The FDA this week released a warning letter it sent to UVLrx Therapeutics over issues with an unapproved study of an intravascular catheter, citing failures to obtain approval for the trial alongside a number of other violations.
The federal watchdog said that concerns were raised after an inspection performed between March 27 and April 4 this year looking to investigate the company’s sponsorship of clinical trials of a peripheral intravascular catheter.
The FDA warned the company on a failure to obtain approval from the Institutional Review Board for one such trial, saying that in addition company had enrolled too many subjects and had no approval for at least 10 clinical investigators for a trial, though details of the trials were redacted.
“Your firm’s failure to obtain IRB approval is a serious violation of your responsibilities as a sponsor. Without IRB approval, there is no assurance that the rights and welfare of subjects were adequately protected. This includes verifying that the informed consent (IC) was adequate and subjects fully understood the study objectives, procedures, risks and benefits,” the FDA wrote in its warning.
The agency also knocked the company on failures to monitor a study for significant or non-significant risks and a lack of maintaining documentation, which led to investigational products being shipped to unapproved and unqualified investigators.

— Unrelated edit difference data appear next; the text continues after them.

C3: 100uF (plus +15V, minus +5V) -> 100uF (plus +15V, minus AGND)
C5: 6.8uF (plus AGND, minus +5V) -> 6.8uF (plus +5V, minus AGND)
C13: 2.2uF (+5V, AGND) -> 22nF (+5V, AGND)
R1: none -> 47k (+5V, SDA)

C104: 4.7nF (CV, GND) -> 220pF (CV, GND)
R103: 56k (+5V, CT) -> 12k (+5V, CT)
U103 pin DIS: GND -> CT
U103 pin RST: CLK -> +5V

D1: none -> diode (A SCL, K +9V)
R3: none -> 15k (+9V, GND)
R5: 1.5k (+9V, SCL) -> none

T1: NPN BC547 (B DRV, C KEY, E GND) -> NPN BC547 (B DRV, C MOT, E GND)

“Inadequate monitoring can put subjects at risk: potential defects with the device and its performance; adverse events which may affect subject safety; and protocol deviations that may affect subject safety and data integrity. Sponsor monitoring is also necessary to confirm that the investigational device is shipped and used only by qualified investigators on subjects appropriately enrolled in the study. If the device were used by unqualified individuals on patients not enrolled in the study there could be an increased risk of harm to the patient,” the FDA wrote.
The federal watchdog went on to note failures to maintain documents of adverse events and failures to label an investigational device as such, citing serious concerns over the health and safety of subjects associated with the trial.
The FDA said it had received a response that acknowledged the violations and placed blame on “inadequate management received from the former CRO, Ryan Maloney,” but said that as sponsors of the trial, the firm “is responsible for all oversight governing the clinical studies.”
The agency went on to request appropriate corrections, including appropriate documentation and action plans to correct the outlined issues. The company was given 15 working days to provide the requested corrections, with a threat of further regulatory action if it is not received.